2. The method according to claim 1, wherein displacing the valve piston from the valve seat occurs automatically and the selected hydraulic pressure is predefined.

3. The method according to claim 2, further comprising setting the pressure at a pressure which is less than the predefined working pressure prior to use of the hand-held device.

4. The method according to claim 1, wherein displacing the valve piston from the valve seat is carried out by moving a pressure-increasing piston.

5. The method according to claim 4, wherein during movement of the pressure-increasing piston, the pressure-increasing piston is moved into a hydraulic medium cylinder.

6. The method according to claim 5, wherein the hydraulic medium cylinder is continuously connected to a return line of the hydraulic chamber.

7. The method according to claim 5, wherein the hydraulic medium cylinder is only hydraulically in communication with a return line of the hydraulic chamber when the return valve is in the open state.

8. The method according to claim 4, further comprising driving the hydraulic pump to displace the moving part into the working position by using a drive; and moving the pressure-increasing piston by a drive which is a separate drive from the drive of the hydraulic pump.

9. The method according to claim 4, further comprising moving the pressure-increasing piston under action of a control magnet.

10. A hydraulically operated hand-held device comprising:

a device housing having a fixed part;

a hydraulic chamber within the device housing;

a storage chamber within the device housing;

a hydraulic pump operatively connected to the storage chamber and the hydraulic chamber;

a moving part attached to the device housing and movable relative to the fixed part of the device housing, wherein the moving part is configured to be moved into a working position by an increase in hydraulic pressure by filling the hydraulic chamber with hydraulic medium from the storage chamber using the hydraulic pump;

a return valve within the device housing, the return valve comprising a valve seat, the return valve configured to be opened to an open state upon application of a predefined working pressure applied to the return valve and further configured to be opened to the open state upon application of a selected hydraulic pressure which is less than the predefined working pressure applied to the return valve, wherein the moving part is configured to be automatically moved from the working position into an end position by opening the return valve when the predefined working pressure is reached;

a pressure sensor within the device housing and configured to measure pressure values of hydraulic fluid during movement of the moving part into the working position,

wherein the moving part is configured to be returned to the end position upon measurement of a pressure value measured by the pressure sensor by movement of the return valve to the open state;

an adjusting device configured to set a value of the selected hydraulic pressure and comprising at least one of an adjusting wheel, an adjusting slider, a multiplicity of buttons, wherein each button is assigned a predefined working pressure, and a keypad and a display wherein on which the selected hydraulic pressure is configured to be shown; and

evaluation/control electronics configured to evaluate pressure values measured by the pressure sensor during movement of the moving part into the working position and to compare the evaluated pressure value with the value of the selected hydraulic pressure.

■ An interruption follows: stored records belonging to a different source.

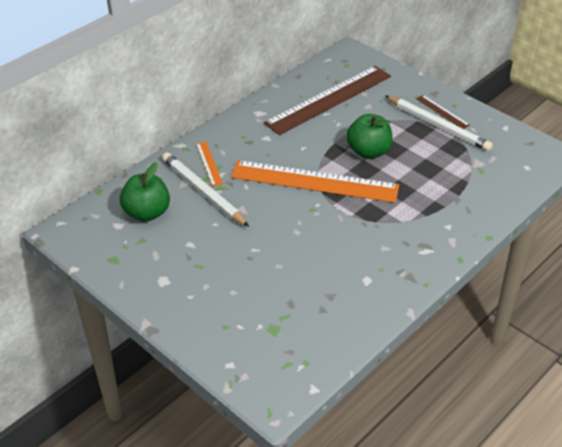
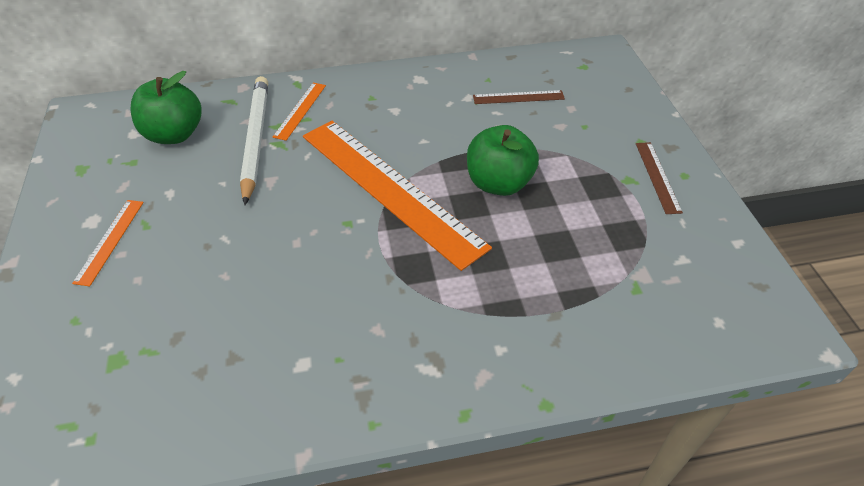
camera: 35 degrees right, 5 degrees up
brown ruler [264,66,391,135] -> brown ruler [473,90,565,104], size x0.42
white pencil [385,95,493,151] -> none
none -> orange ruler [72,200,144,286]

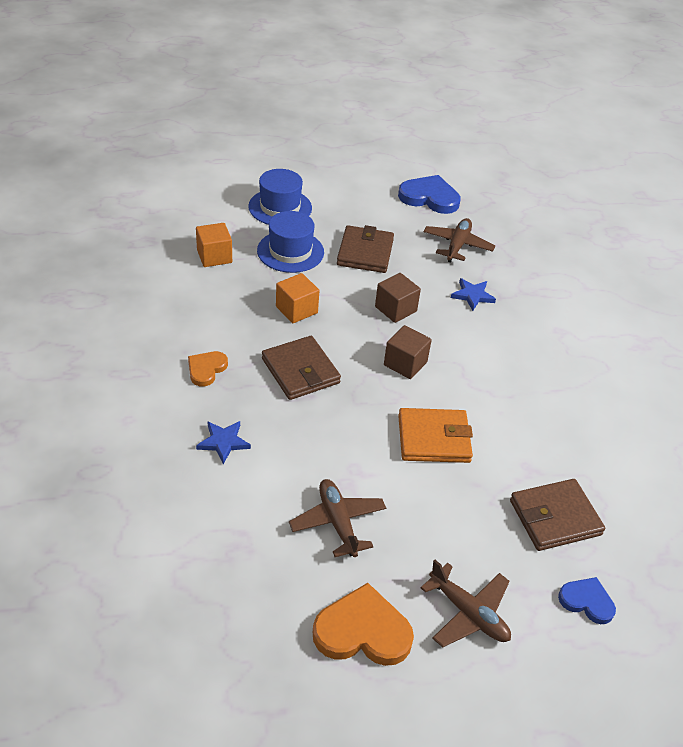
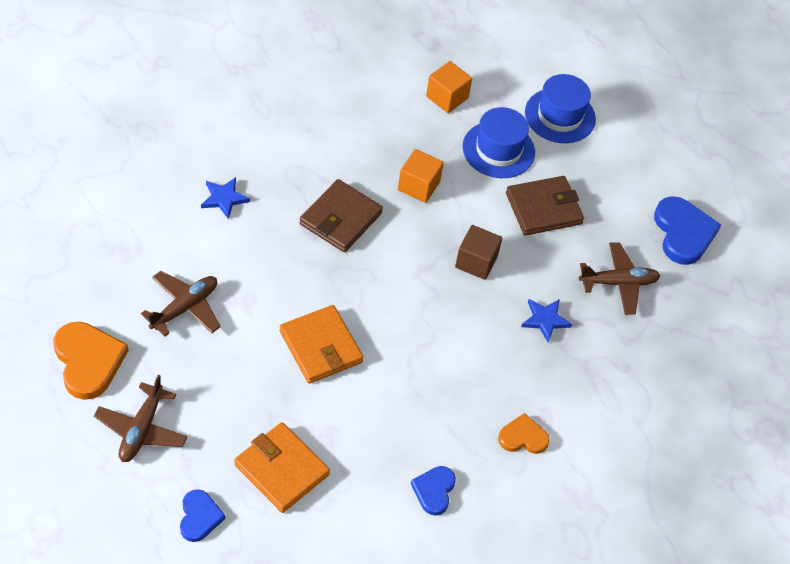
camera: 60 degrees right, 10 degrees up
orange heart [188,351,228,386] -> orange heart moved to [498,413,550,454]
brown cube [384,325,432,379] -> none
brown wallet [510,479,605,551] -> orange wallet [234,422,330,513]
none -> blue heart [410,466,456,515]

11. The hand-held device according to claim 10, wherein the pressure sensor is configured to continuously measure pressure values of the hydraulic fluid during movement of the moving part into the working position at predetermined time intervals.

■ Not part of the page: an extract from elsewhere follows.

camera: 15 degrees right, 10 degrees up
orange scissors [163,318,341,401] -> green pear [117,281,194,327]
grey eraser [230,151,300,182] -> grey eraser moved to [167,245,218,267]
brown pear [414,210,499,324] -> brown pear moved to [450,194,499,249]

12. The hand-held device according to claim 11, wherein the time intervals are in a range between 1 and 200 milliseconds.

13. The hand-held device according to claim 10, further comprising a non-mechanical interface which is configured to set the predefined working pressure.

14. The hand-held device according to claim 13, wherein the non-mechanical interface is one of a radio interface with the hand-held device and an optical interface with the hand-held device.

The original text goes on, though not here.